In [75]:
import nltk
from nltk.corpus import cmudict
from nltk.tokenize import word_tokenize, wordpunct_tokenize, sent_tokenize

import os
import re

from ipynb.fs.full.preprocessing import parse_poems
from HMM_soln import unsupervised_HMM

## Get rhyming dictionary

In [76]:
text = open(os.path.join(os.getcwd(), 'data/shakespeare.txt')).read()

# remove sonnet numbers and convert to lowercase
text = re.sub(r'[0-9]+', '', text) 
text = text.lower()
text = text.split('\n')

In [79]:
# tokenize the data and filter out punctuation
tokens2 = [wordpunct_tokenize(s) for s in text]
punct = set(['.', ',', '!', ':', ';'])
filtered2 = [ [w for w in sentence if w not in punct ] for sentence in tokens2]
filtered2 = [x for x in filtered2 if len(x) != 0]

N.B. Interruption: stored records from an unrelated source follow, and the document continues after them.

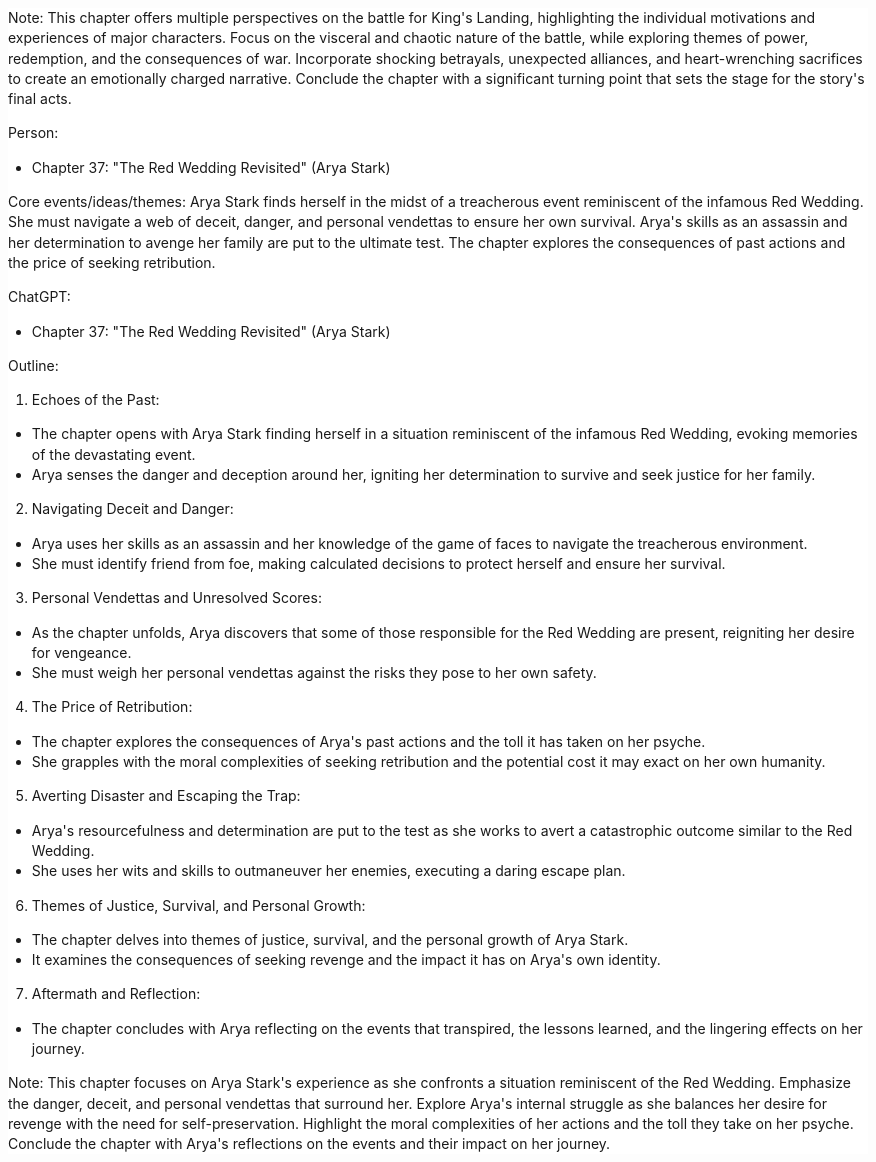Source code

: Note: This chapter offers multiple perspectives on the battle for King's Landing, highlighting the individual motivations and experiences of major characters. Focus on the visceral and chaotic nature of the battle, while exploring themes of power, redemption, and the consequences of war. Incorporate shocking betrayals, unexpected alliances, and heart-wrenching sacrifices to create an emotionally charged narrative. Conclude the chapter with a significant turning point that sets the stage for the story's final acts.

Person: 
- Chapter 37: "The Red Wedding Revisited" (Arya Stark)

Core events/ideas/themes: Arya Stark finds herself in the midst of a treacherous event reminiscent of the infamous Red Wedding. She must navigate a web of deceit, danger, and personal vendettas to ensure her own survival. Arya's skills as an assassin and her determination to avenge her family are put to the ultimate test. The chapter explores the consequences of past actions and the price of seeking retribution.

ChatGPT: 
- Chapter 37: "The Red Wedding Revisited" (Arya Stark)

Outline: 
1. Echoes of the Past:
- The chapter opens with Arya Stark finding herself in a situation reminiscent of the infamous Red Wedding, evoking memories of the devastating event.
- Arya senses the danger and deception around her, igniting her determination to survive and seek justice for her family. 
2. Navigating Deceit and Danger:
- Arya uses her skills as an assassin and her knowledge of the game of faces to navigate the treacherous environment.
- She must identify friend from foe, making calculated decisions to protect herself and ensure her survival. 
3. Personal Vendettas and Unresolved Scores:
- As the chapter unfolds, Arya discovers that some of those responsible for the Red Wedding are present, reigniting her desire for vengeance.
- She must weigh her personal vendettas against the risks they pose to her own safety. 
4. The Price of Retribution:
- The chapter explores the consequences of Arya's past actions and the toll it has taken on her psyche.
- She grapples with the moral complexities of seeking retribution and the potential cost it may exact on her own humanity. 
5. Averting Disaster and Escaping the Trap:
- Arya's resourcefulness and determination are put to the test as she works to avert a catastrophic outcome similar to the Red Wedding.
- She uses her wits and skills to outmaneuver her enemies, executing a daring escape plan. 
6. Themes of Justice, Survival, and Personal Growth:
- The chapter delves into themes of justice, survival, and the personal growth of Arya Stark.
- It examines the consequences of seeking revenge and the impact it has on Arya's own identity. 
7. Aftermath and Reflection:
- The chapter concludes with Arya reflecting on the events that transpired, the lessons learned, and the lingering effects on her journey.

Note: This chapter focuses on Arya Stark's experience as she confronts a situation reminiscent of the Red Wedding. Emphasize the danger, deceit, and personal vendettas that surround her. Explore Arya's internal struggle as she balances her desire for revenge with the need for self-preservation. Highlight the moral complexities of her actions and the toll they take on her psyche. Conclude the chapter with Arya's reflections on the events and their impact on her journey.
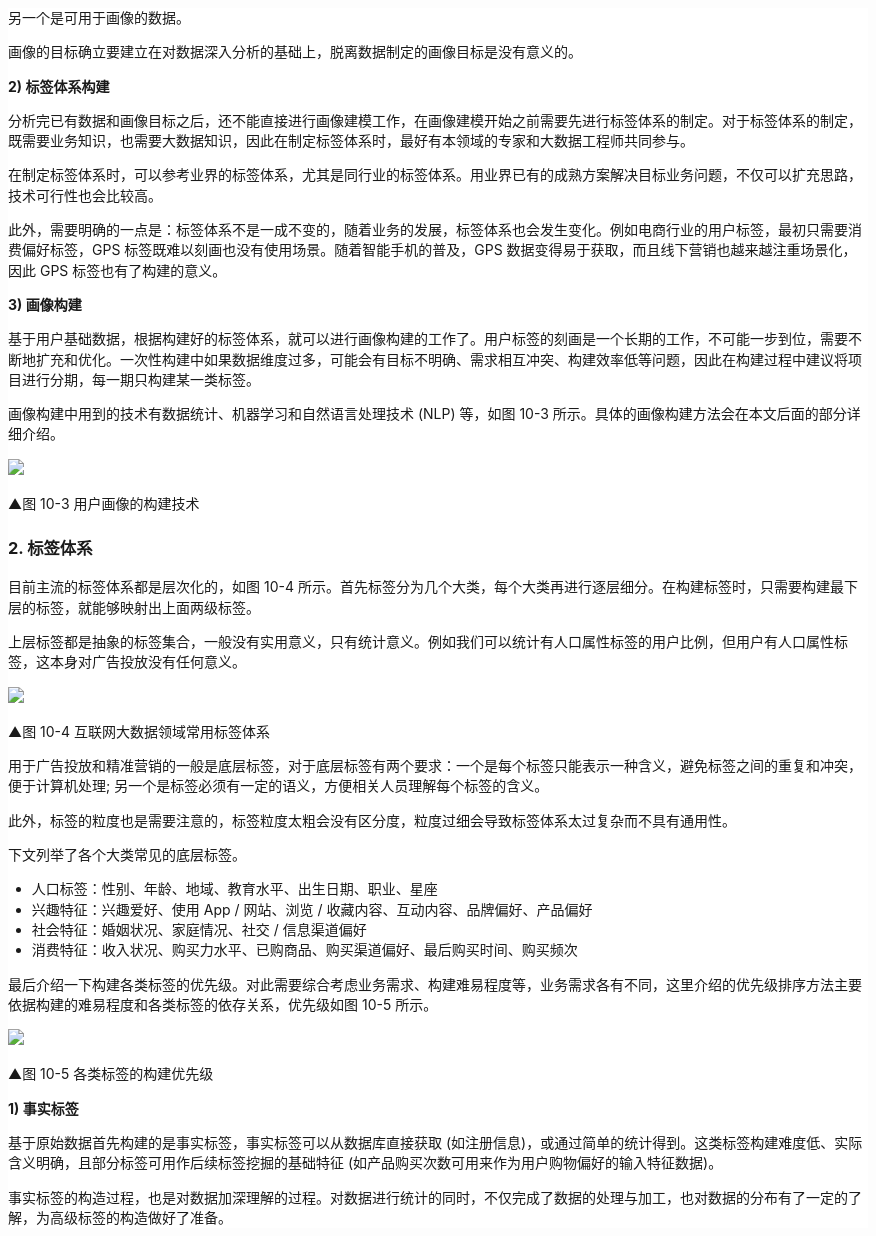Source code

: 另一个是可用于画像的数据。

画像的目标确立要建立在对数据深入分析的基础上，脱离数据制定的画像目标是没有意义的。

**2) 标签体系构建**

分析完已有数据和画像目标之后，还不能直接进行画像建模工作，在画像建模开始之前需要先进行标签体系的制定。对于标签体系的制定，既需要业务知识，也需要大数据知识，因此在制定标签体系时，最好有本领域的专家和大数据工程师共同参与。

在制定标签体系时，可以参考业界的标签体系，尤其是同行业的标签体系。用业界已有的成熟方案解决目标业务问题，不仅可以扩充思路，技术可行性也会比较高。

此外，需要明确的一点是：标签体系不是一成不变的，随着业务的发展，标签体系也会发生变化。例如电商行业的用户标签，最初只需要消费偏好标签，GPS 标签既难以刻画也没有使用场景。随着智能手机的普及，GPS 数据变得易于获取，而且线下营销也越来越注重场景化，因此 GPS 标签也有了构建的意义。

**3) 画像构建**

基于用户基础数据，根据构建好的标签体系，就可以进行画像构建的工作了。用户标签的刻画是一个长期的工作，不可能一步到位，需要不断地扩充和优化。一次性构建中如果数据维度过多，可能会有目标不明确、需求相互冲突、构建效率低等问题，因此在构建过程中建议将项目进行分期，每一期只构建某一类标签。

画像构建中用到的技术有数据统计、机器学习和自然语言处理技术 (NLP) 等，如图 10-3 所示。具体的画像构建方法会在本文后面的部分详细介绍。

![](https://github.com/Hsu-Outer-Brain/WebCliperCDN_001/blob/main/img3/2023-2-14%2013-56-12/1a2c9c7c-8d66-4f7e-9363-3b06173d619f.jpeg?raw=true)

▲图 10-3 用户画像的构建技术

### 2. 标签体系

目前主流的标签体系都是层次化的，如图 10-4 所示。首先标签分为几个大类，每个大类再进行逐层细分。在构建标签时，只需要构建最下层的标签，就能够映射出上面两级标签。

上层标签都是抽象的标签集合，一般没有实用意义，只有统计意义。例如我们可以统计有人口属性标签的用户比例，但用户有人口属性标签，这本身对广告投放没有任何意义。

![](https://github.com/Hsu-Outer-Brain/WebCliperCDN_001/blob/main/img3/2023-2-14%2013-56-12/4b4f5ac9-6c22-4ca7-9e8d-79e93914fed7.jpeg?raw=true)

▲图 10-4 互联网大数据领域常用标签体系

用于广告投放和精准营销的一般是底层标签，对于底层标签有两个要求：一个是每个标签只能表示一种含义，避免标签之间的重复和冲突，便于计算机处理; 另一个是标签必须有一定的语义，方便相关人员理解每个标签的含义。

此外，标签的粒度也是需要注意的，标签粒度太粗会没有区分度，粒度过细会导致标签体系太过复杂而不具有通用性。

下文列举了各个大类常见的底层标签。

-   人口标签：性别、年龄、地域、教育水平、出生日期、职业、星座
-   兴趣特征：兴趣爱好、使用 App / 网站、浏览 / 收藏内容、互动内容、品牌偏好、产品偏好
-   社会特征：婚姻状况、家庭情况、社交 / 信息渠道偏好
-   消费特征：收入状况、购买力水平、已购商品、购买渠道偏好、最后购买时间、购买频次

最后介绍一下构建各类标签的优先级。对此需要综合考虑业务需求、构建难易程度等，业务需求各有不同，这里介绍的优先级排序方法主要依据构建的难易程度和各类标签的依存关系，优先级如图 10-5 所示。

![](https://github.com/Hsu-Outer-Brain/WebCliperCDN_001/blob/main/img3/2023-2-14%2013-56-12/3891c8af-5463-469d-a9e4-b686cf49397e.jpeg?raw=true)

▲图 10-5 各类标签的构建优先级

**1) 事实标签**

基于原始数据首先构建的是事实标签，事实标签可以从数据库直接获取 (如注册信息)，或通过简单的统计得到。这类标签构建难度低、实际含义明确，且部分标签可用作后续标签挖掘的基础特征 (如产品购买次数可用来作为用户购物偏好的输入特征数据)。

事实标签的构造过程，也是对数据加深理解的过程。对数据进行统计的同时，不仅完成了数据的处理与加工，也对数据的分布有了一定的了解，为高级标签的构造做好了准备。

# get last word in each line
last2 = [ sentence[len(sentence) - 1] for sentence in filtered2]

In [84]:
# get syllables and word pronunciations 
syllables = \
[[(w, len(p), p) for (w, p) in cmudict.entries() if word == w] \
   for word in last2]

Function for determining rhyming

In [104]:
def rhymes(s):
    '''
    Function that determines rhyming words by comparing the ending sounds.
    
    Input: 
    s: a tuple (w, len(p), p) where w is a word, len(p) is its number of syllables,
    and p is its pronunciation
    
    Output:
    filtered: a list of words that rhyme with w. If none, returns w. If w is 
    empty, returns [].
    '''
    
    try:
        (w, l, p) = s[0]
        try:
            filtered = [wt for (wt, pt) in cmudict.entries() if l == len(pt) and p[-2:] == pt[-2:]]
            return filtered
        except:
            return [w]
    except:
        return []

In [None]:
# get rhymes 
[rhymes(s) for s in syllables]

## Load data and train HMM

In [None]:
# load data and reverse all words
text = open(os.path.join(os.getcwd(), 'data/shakespeare.txt')).read()
text = text.split(' ')
text.reverse()
text = ' '.join(text)
obs, obs_map = parse_poems(text)

In [None]:
hmm8 = unsupervised_HMM(obs, 8, 100)

In [None]:
hmm8 = unsupervised_HMM(obs, 8, 100)

## Generate sonnets

In [None]:
from ipynb.fs.full.unsupervised_hmm_poems import obs_map_reverser, sample_sentence

def generate_obs(hmm, obs_map):
    '''
    Naively generates 14-line sonnet with 8 words each.
    
    Inputs:
    hmm: trained hmm
    obs_map: maps word to observation index
    
    Outputs:
    None
    '''
    # generate all words in sonnet
    all_words = sample_sentence(hmm, obs_map, 112)
    all_words = all_words.split(' ')
    
    # split into 14 lines and add capitalization/naive punctuation
    for i in range(14):
        count = 0
        line = ' '.join(all_words[i*8:(i+1)*8]).capitalize()
        if i < 11 or i == 12:
            line += ','
        else:
            line += '.'
        print(line)

def generate_by_line(hmm, obs_map):
    for i in range(14):
        line = sample_sentence(hmm, obs_map, 8)
        if i < 11 or i == 12:
            line += ','
        else:
            line += '.'
        print(line)